Dick and Bob now jumped into the saddle and resumed their interrupted ride, going with the girls to the house in Maiden Lane. The friends of Alice and Edith were very charming girls, and the boys spent an hour or two very pleasantly, telling the story of their adventures in the afternoon and evening, and talking of the situation in in the city. The boys at length left the house to return to the camp, Alice and Edith expressing considerable anxiety, however, lest they be way-laid by the men who had already made an unsuccessful attempt to keep them prisoners.

In a short time they were back in camp, the occasional tramp of a sentry or the sudden flaring up of a fire from a puff of night air being the only things to show that there was any one there. The Liberty Boys were always vigilant, for one never knew when an enemy might be about, and Dick had taught them to be on the lookout at all times, whether they expected a foe or not. After breakfast Dick took a party of about a dozen of the boys in addition to Bob, and set out for the stone house on the river. Reaching the lane, the boys dismounted, the descent being rather too steep for the horses, and Dick, Bob and seven or eight others went down. The door toward the road was closed and there was no sign of life about the place. Dick and Bob went down to the shore where there was a little wharf, and here they found a door on the lower story, this being closed, however, as were the windows, and no one stirring either in or about the house.

"The place looks like an ordinary storehouse," remarked Dick, "and I suppose that the people about here think it is such. I shall have to get permission from the general to examine it, for it is a nest of thieves whatever else it may be."

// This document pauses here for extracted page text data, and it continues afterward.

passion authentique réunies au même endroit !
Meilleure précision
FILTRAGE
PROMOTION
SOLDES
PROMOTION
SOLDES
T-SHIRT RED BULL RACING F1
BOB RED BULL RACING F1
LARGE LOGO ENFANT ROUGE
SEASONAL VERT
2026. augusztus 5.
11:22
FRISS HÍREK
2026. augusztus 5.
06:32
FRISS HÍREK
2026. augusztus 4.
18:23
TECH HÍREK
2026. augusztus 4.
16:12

"That is plain enough!" muttered Bob.

Taking Bob, and leaving the boys to watch the place, Dick set out for Putnam's headquarters to report concerning the place and ask what should be done. Some of the boys remained on the bank above, and some on the wharf and near the lower door. They found a passage under the wharf, and then another dug through the earth, and leading to a door evidently in the stone house under the bank and back of the wharf.

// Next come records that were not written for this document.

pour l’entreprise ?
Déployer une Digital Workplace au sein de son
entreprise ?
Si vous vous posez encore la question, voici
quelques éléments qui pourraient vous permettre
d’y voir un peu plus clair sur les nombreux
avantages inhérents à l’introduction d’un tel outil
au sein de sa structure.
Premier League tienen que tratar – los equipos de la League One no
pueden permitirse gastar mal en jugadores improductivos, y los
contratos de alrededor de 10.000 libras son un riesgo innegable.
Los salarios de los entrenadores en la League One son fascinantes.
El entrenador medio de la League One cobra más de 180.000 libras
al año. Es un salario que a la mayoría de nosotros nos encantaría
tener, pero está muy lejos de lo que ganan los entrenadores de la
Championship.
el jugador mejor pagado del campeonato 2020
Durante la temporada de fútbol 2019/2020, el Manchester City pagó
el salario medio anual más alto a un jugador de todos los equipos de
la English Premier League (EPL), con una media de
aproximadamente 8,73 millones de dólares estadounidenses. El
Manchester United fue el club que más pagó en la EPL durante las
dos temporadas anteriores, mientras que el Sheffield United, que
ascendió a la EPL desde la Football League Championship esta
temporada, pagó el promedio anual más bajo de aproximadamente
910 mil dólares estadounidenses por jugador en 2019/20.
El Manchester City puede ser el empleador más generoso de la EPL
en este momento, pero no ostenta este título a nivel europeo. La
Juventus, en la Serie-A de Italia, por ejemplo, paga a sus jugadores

"These fellows are regular smugglers as well as thieves!" exclaimed Harry. "This is an important discovery. They use this place to take in stolen goods when they are afraid to take them in any other, I guess."

"See if the door is locked," suggested Sam.

Then he and Harry tried it, and found that it was not fastened, but opened readily when they lifted the latch.

"Hallo! Who is there?" cried a gruff voice, as they advanced.